▶ [Work item] Nothing but the records, copied exactly and stripped of pictures, should be in the answer.

▶ [The records]
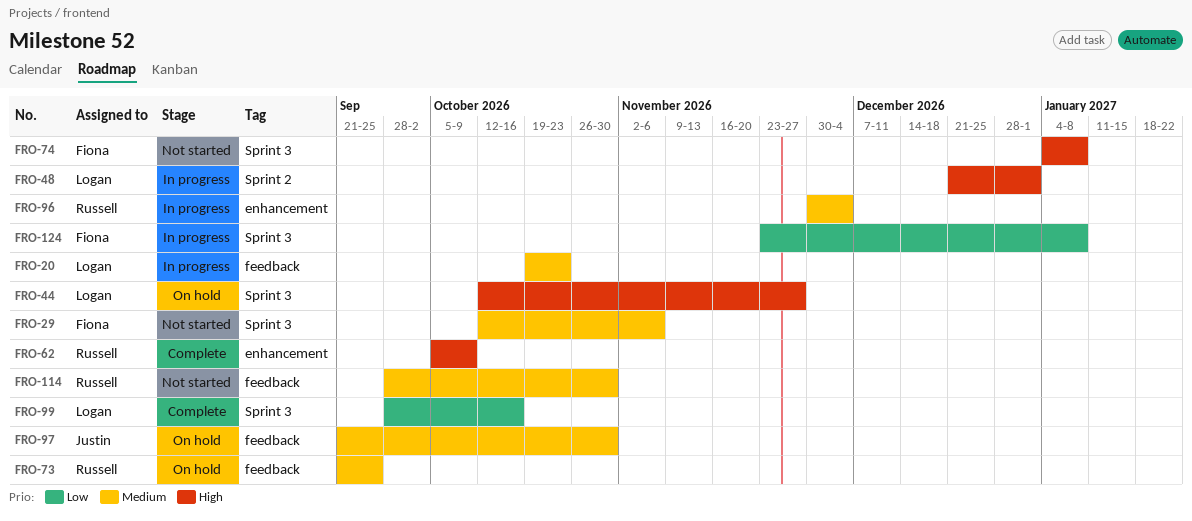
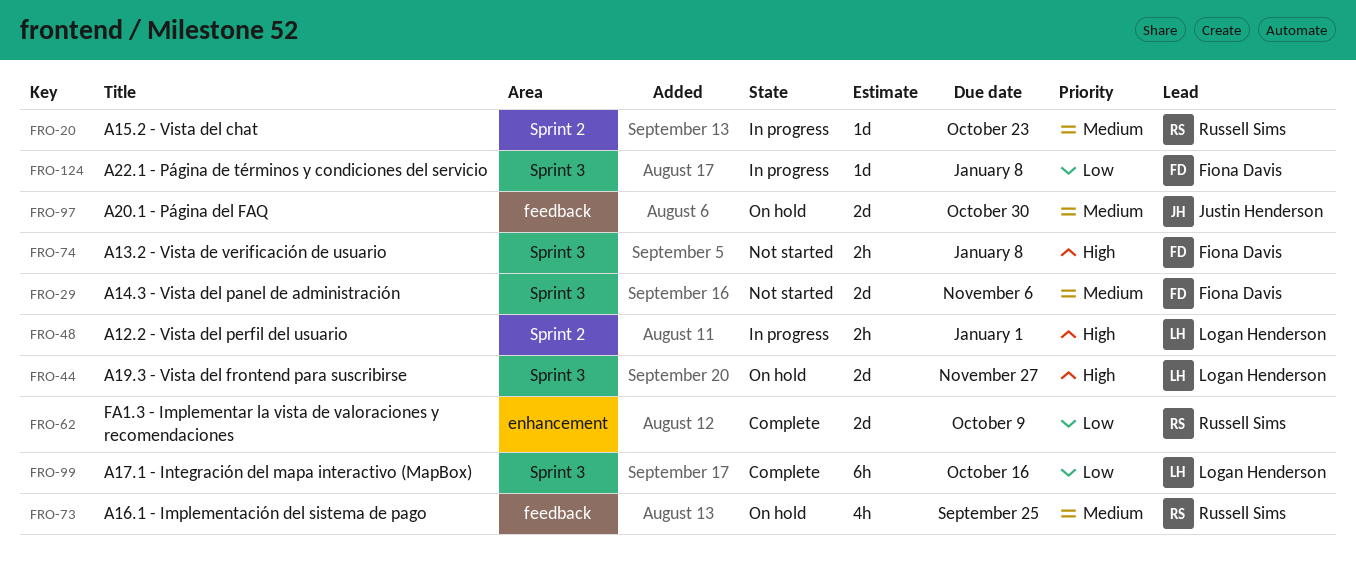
FRO-20, owner: Logan Henderson -> Russell Sims
FRO-20, label: feedback -> Sprint 2
FRO-62, priority: High -> Low
FRO-96: present -> none
FRO-114: present -> none

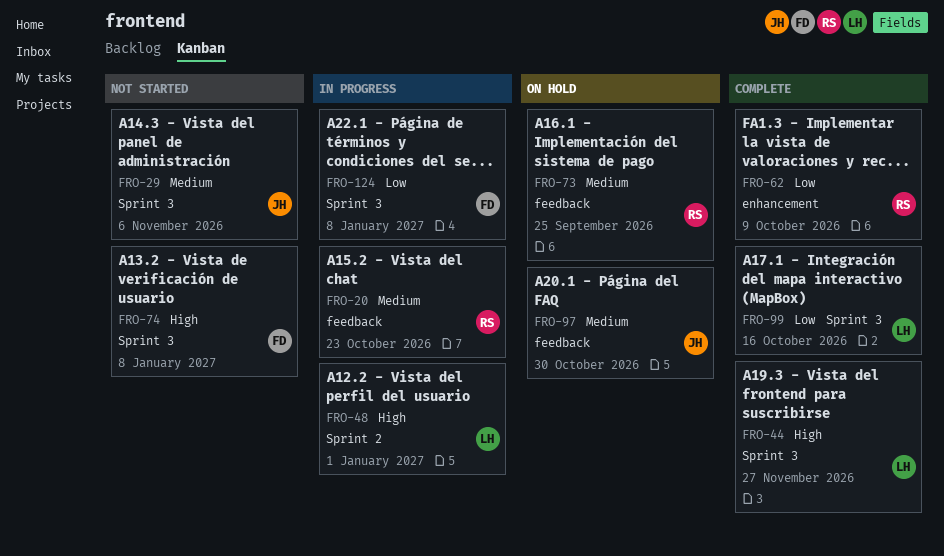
FRO-20, label: Sprint 2 -> feedback
FRO-29, owner: Fiona Davis -> Justin Henderson
FRO-44, status: On hold -> Complete

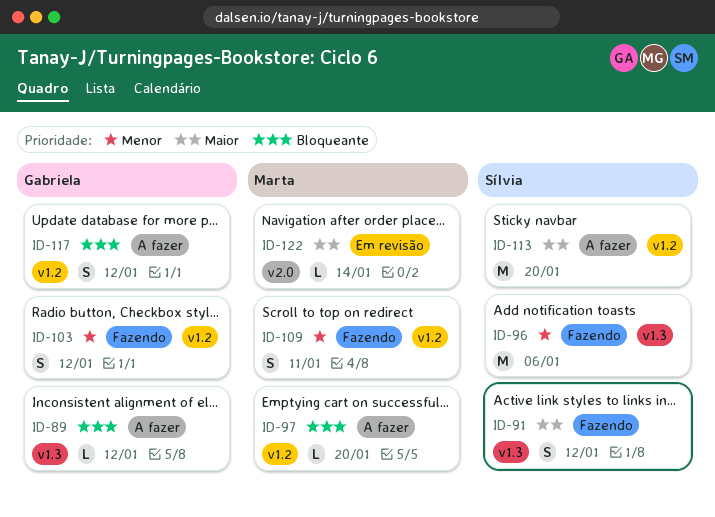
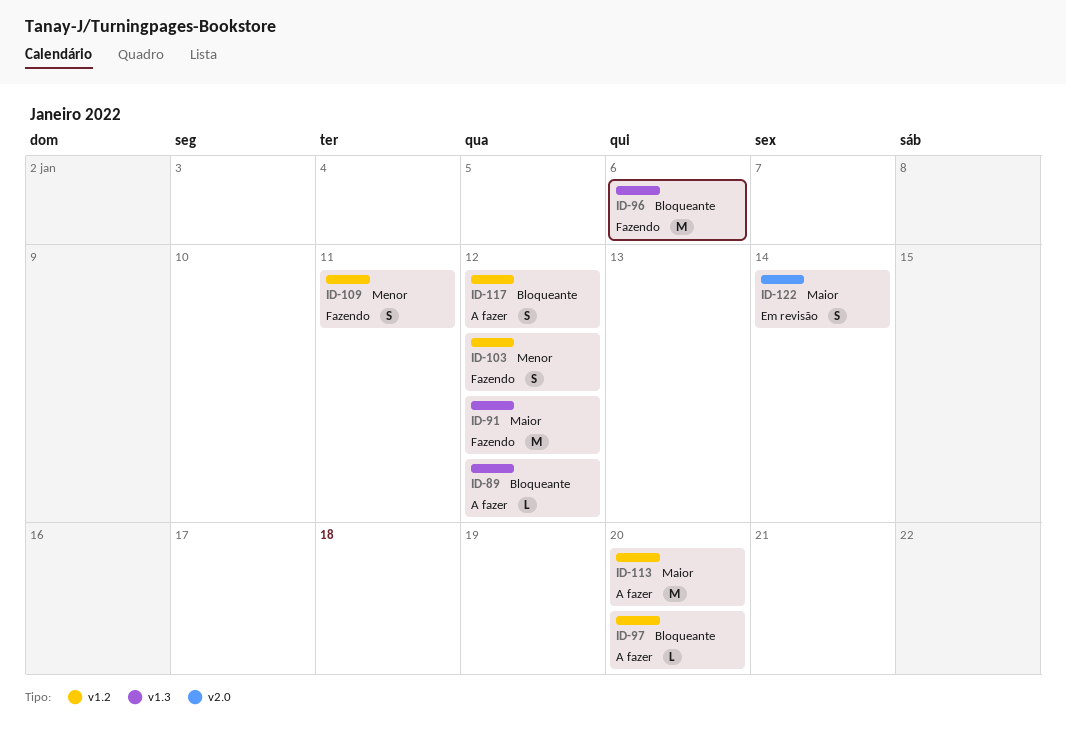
ID-91, estimate: S -> M
ID-96, priority: Menor -> Bloqueante
ID-122, estimate: L -> S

▶ [Result of the task]
FRO-20, owner: Logan Henderson -> Russell Sims
FRO-20, label: feedback -> Sprint 2
FRO-62, priority: High -> Low
FRO-96: present -> none
FRO-114: present -> none

FRO-20, label: Sprint 2 -> feedback
FRO-29, owner: Fiona Davis -> Justin Henderson
FRO-44, status: On hold -> Complete

ID-91, estimate: S -> M
ID-96, priority: Menor -> Bloqueante
ID-122, estimate: L -> S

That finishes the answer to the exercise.